**Quoted passage:**
-- -- --

5 years agowatch: block signals before fork on non-signalfd/kevent systems
Eric Wong [Mon, 31 Aug 2020 04:41:35 +0000 (04:41 +0000)]
watch: block signals before fork on non-signalfd/kevent systems

In case there's non-Linux or BSD users w/o IO::KQueue, we
shouldn't let signal handlers fire in the child processes.

The child processes always assumed signals were blocked by
the parent, so no changes were necessary, there.

5 years agowatch: avoid unnecessary spawning on spam removals
Eric Wong [Mon, 31 Aug 2020 04:41:34 +0000 (04:41 +0000)]
watch: avoid unnecessary spawning on spam removals

This should further mitigate lock contention problems
when -watch is configured to watch on a Maildir for spam
while performing a large NNTP import.

There is now a small risk a message won't get removed because if
it's in the current (uncommitted) fast-import batch, but
unlikely given the batch size is now only 10 messages.

If a that small window is hit, flipping the \Seen flag
(e.g. marking it unread, and then read again) will trigger
another removal attempt via IMAP or Maildir.

5 years agowatch: log signal activities to STDERR
Eric Wong [Mon, 31 Aug 2020 04:41:33 +0000 (04:41 +0000)]
watch: log signal activities to STDERR

Sometimes it may not be apparent when/if a signal is
processed, this hopefully improves the situation.

We'll also change the process title when we're quitting
to better inform users.

5 years agorename WatchMaildir => Watch
Eric Wong [Mon, 31 Aug 2020 04:41:32 +0000 (04:41 +0000)]
rename WatchMaildir => Watch

This is no longer limited to Maildirs now that IMAP and NNTP
support exist; so give it a shorter name.

5 years agowatchmaildir: use v5.10.1, drop warnings
Eric Wong [Mon, 31 Aug 2020 04:41:31 +0000 (04:41 +0000)]
watchmaildir: use v5.10.1, drop warnings

Declare 5.10.1 to avoid potential compatibility problems with
Perl 7/8 down the line.  We'll rely on the command-line to set
or drop warnings during development, at least.

5 years agowatch: limit batch size of NNTP and IMAP workers, too
Eric Wong [Mon, 31 Aug 2020 04:41:30 +0000 (04:41 +0000)]
watch: limit batch size of NNTP and IMAP workers, too

We don't want to monopolize locks because processes can easily
block each other if using `watchspam' on a Maildir while a big
NNTP or IMAP import is happening.

This can also happen if somebody configured a single inbox to
watch from several sources to merge several mailboxes into one
(e.g. both an IMAP and Maildir are watched).

5 years agodoc: expand on indexBatchSize regarding fragmentation
Eric Wong [Mon, 31 Aug 2020 04:33:37 +0000 (04:33 +0000)]
doc: expand on indexBatchSize regarding fragmentation

And change the documentation reference in -tuning to
point to the -index manpage while we're at it.

-- -- --

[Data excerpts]
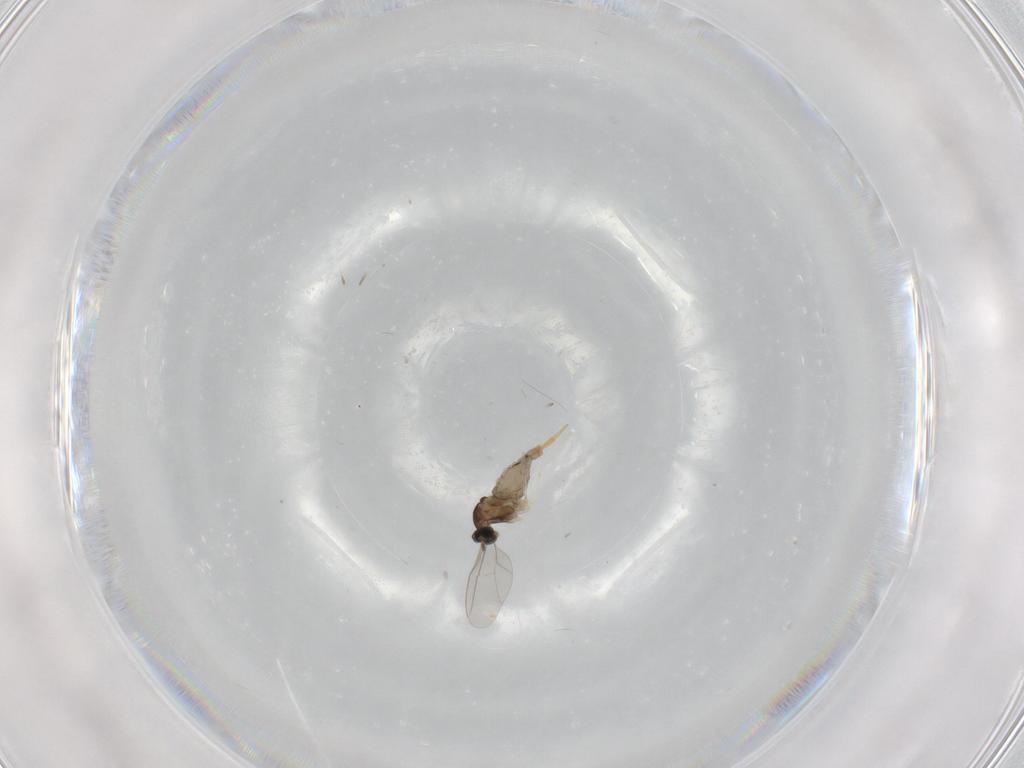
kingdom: Animalia
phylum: Arthropoda
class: Insecta
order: Diptera
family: Cecidomyiidae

-- -- --

**Aim:**
Set down the commit log word for word, starting at "This can also happen" and ending at "e we're at it.".

**Solution for this task:**
This can also happen if somebody configured a single inbox to
watch from several sources to merge several mailboxes into one
(e.g. both an IMAP and Maildir are watched).

5 years agodoc: expand on indexBatchSize regarding fragmentation
Eric Wong [Mon, 31 Aug 2020 04:33:37 +0000 (04:33 +0000)]
doc: expand on indexBatchSize regarding fragmentation

And change the documentation reference in -tuning to
point to the -index manpage while we're at it.